The controller can also monitor when use does not conform to an expected pattern. This may be of benefit when an elderly or infirm person needs monitoring. Lack of domestic hot water use for washing, or cold water use for flushing toilets, may indicate that the person is in distress and an alert can be issued by the controller to invoke a monitoring procedure. Such a procedure could be to call the person being monitoring, and/or inform a designated person or authority that the person being monitored is not following an acceptable usage pattern, and that they may be in distress.

The controller can get access to remote compiling facilities over any suitable interface, such as telephone, wireless telephone, radio or WiFi/internet.

Where a heating system constituting an embodiment of the invention is installed in several buildings of the same type and there is a reasonable correlation between the weather each house is exposed to it becomes possible to compare the performances of individual properties with a group of similar properties.
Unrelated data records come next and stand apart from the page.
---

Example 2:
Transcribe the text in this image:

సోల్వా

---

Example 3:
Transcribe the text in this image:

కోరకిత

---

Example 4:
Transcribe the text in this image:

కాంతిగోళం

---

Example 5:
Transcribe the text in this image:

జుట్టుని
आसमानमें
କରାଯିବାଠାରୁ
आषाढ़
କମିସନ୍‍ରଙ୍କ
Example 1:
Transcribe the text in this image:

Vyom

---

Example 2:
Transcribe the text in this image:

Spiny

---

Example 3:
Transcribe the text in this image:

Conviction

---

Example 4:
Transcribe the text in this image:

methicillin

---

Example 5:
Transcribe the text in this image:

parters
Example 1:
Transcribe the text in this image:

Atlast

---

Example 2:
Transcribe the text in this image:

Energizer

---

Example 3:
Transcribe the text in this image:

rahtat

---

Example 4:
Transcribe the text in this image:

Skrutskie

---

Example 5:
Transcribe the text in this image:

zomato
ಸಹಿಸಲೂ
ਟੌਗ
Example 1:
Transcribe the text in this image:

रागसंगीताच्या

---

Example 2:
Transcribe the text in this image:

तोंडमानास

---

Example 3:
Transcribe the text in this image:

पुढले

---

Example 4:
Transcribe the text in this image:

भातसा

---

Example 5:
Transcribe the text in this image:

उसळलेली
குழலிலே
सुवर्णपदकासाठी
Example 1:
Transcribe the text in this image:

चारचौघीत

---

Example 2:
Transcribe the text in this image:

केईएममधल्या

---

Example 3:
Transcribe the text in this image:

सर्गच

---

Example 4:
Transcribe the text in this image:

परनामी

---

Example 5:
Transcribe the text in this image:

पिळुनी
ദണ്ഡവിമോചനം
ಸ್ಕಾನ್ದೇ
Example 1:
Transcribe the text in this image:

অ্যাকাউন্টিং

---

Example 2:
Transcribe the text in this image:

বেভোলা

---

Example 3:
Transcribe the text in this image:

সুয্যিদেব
This enables houses or buildings to be flagged as being worthy of further investigation if their energy use profile is significantly different from similar buildings. Thus, for example, houses with poor insulation may be identified from this analysis.

The controller may come with pre-programmed temperature versus time profiles over a day or week long period. These may then be adaptable to personal preference over an interface, such as via a computer connected to the controller or to a website hosted by a provider that downloads data to the controller. Additionally or alternatively the controller may have buttons or a dial so that the user can request an immediate increase or decrease in the target heating temperature so as to warm up or cool down their dwelling or building. It is thus possible to provide a simple system for recovering heat from a space heating system for later use by the space heating system.